* Exercise prompt *
Reproduce the text of every entry below line for line, keeping each word, character and line break unchanged.

* Exercise data *

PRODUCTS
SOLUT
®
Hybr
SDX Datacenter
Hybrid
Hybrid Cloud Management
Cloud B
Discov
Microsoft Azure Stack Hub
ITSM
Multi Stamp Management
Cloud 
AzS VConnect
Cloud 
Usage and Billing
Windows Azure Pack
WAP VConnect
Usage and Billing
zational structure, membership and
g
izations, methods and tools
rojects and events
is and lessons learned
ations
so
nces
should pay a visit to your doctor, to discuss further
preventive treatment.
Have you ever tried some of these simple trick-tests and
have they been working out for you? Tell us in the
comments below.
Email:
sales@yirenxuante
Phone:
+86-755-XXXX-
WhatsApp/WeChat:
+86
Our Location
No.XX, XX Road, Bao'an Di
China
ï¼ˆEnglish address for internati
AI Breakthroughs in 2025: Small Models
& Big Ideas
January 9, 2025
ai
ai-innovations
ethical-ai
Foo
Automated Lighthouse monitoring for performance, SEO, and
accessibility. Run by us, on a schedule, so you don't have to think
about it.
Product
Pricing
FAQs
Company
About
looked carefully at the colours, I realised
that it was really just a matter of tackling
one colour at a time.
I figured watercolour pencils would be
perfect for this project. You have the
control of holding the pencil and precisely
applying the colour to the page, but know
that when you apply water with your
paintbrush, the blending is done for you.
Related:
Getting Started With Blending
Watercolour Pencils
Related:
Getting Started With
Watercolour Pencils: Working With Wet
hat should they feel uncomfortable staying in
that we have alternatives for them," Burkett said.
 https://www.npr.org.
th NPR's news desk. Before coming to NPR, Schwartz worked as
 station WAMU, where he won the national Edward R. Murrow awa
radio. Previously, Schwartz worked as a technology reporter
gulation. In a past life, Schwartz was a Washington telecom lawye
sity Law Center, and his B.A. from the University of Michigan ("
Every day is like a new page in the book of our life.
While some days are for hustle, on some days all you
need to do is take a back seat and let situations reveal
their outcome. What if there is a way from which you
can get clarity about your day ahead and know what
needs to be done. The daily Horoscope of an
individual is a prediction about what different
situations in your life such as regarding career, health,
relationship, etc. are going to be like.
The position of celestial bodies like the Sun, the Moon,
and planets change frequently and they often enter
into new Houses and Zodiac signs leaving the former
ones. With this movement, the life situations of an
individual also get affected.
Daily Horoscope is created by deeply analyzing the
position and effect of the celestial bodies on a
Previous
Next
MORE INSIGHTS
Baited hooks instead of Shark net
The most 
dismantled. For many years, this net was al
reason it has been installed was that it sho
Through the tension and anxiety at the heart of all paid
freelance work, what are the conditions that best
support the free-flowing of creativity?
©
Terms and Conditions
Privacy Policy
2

* Solution *
PRODUCTS
SOLUT
®
Hybr
SDX Datacenter
Hybrid
Hybrid Cloud Management
Cloud B
Discov
Microsoft Azure Stack Hub
ITSM
Multi Stamp Management
Cloud 
AzS VConnect
Cloud 
Usage and Billing
Windows Azure Pack
WAP VConnect
Usage and Billing
zational structure, membership and
g
izations, methods and tools
rojects and events
is and lessons learned
ations
so
nces
should pay a visit to your doctor, to discuss further
preventive treatment.
Have you ever tried some of these simple trick-tests and
have they been working out for you? Tell us in the
comments below.
Email:
sales@yirenxuante
Phone:
+86-755-XXXX-
WhatsApp/WeChat:
+86
Our Location
No.XX, XX Road, Bao'an Di
China
ï¼ˆEnglish address for internati
AI Breakthroughs in 2025: Small Models
& Big Ideas
January 9, 2025
ai
ai-innovations
ethical-ai
Foo
Automated Lighthouse monitoring for performance, SEO, and
accessibility. Run by us, on a schedule, so you don't have to think
about it.
Product
Pricing
FAQs
Company
About
looked carefully at the colours, I realised
that it was really just a matter of tackling
one colour at a time.
I figured watercolour pencils would be
perfect for this project. You have the
control of holding the pencil and precisely
applying the colour to the page, but know
that when you apply water with your
paintbrush, the blending is done for you.
Related:
Getting Started With Blending
Watercolour Pencils
Related:
Getting Started With
Watercolour Pencils: Working With Wet
hat should they feel uncomfortable staying in
that we have alternatives for them," Burkett said.
 https://www.npr.org.
th NPR's news desk. Before coming to NPR, Schwartz worked as
 station WAMU, where he won the national Edward R. Murrow awa
radio. Previously, Schwartz worked as a technology reporter
gulation. In a past life, Schwartz was a Washington telecom lawye
sity Law Center, and his B.A. from the University of Michigan ("
Every day is like a new page in the book of our life.
While some days are for hustle, on some days all you
need to do is take a back seat and let situations reveal
their outcome. What if there is a way from which you
can get clarity about your day ahead and know what
needs to be done. The daily Horoscope of an
individual is a prediction about what different
situations in your life such as regarding career, health,
relationship, etc. are going to be like.
The position of celestial bodies like the Sun, the Moon,
and planets change frequently and they often enter
into new Houses and Zodiac signs leaving the former
ones. With this movement, the life situations of an
individual also get affected.
Daily Horoscope is created by deeply analyzing the
position and effect of the celestial bodies on a
Previous
Next
MORE INSIGHTS
Baited hooks instead of Shark net
The most 
dismantled. For many years, this net was al
reason it has been installed was that it sho
Through the tension and anxiety at the heart of all paid
freelance work, what are the conditions that best
support the free-flowing of creativity?
©
Terms and Conditions
Privacy Policy
2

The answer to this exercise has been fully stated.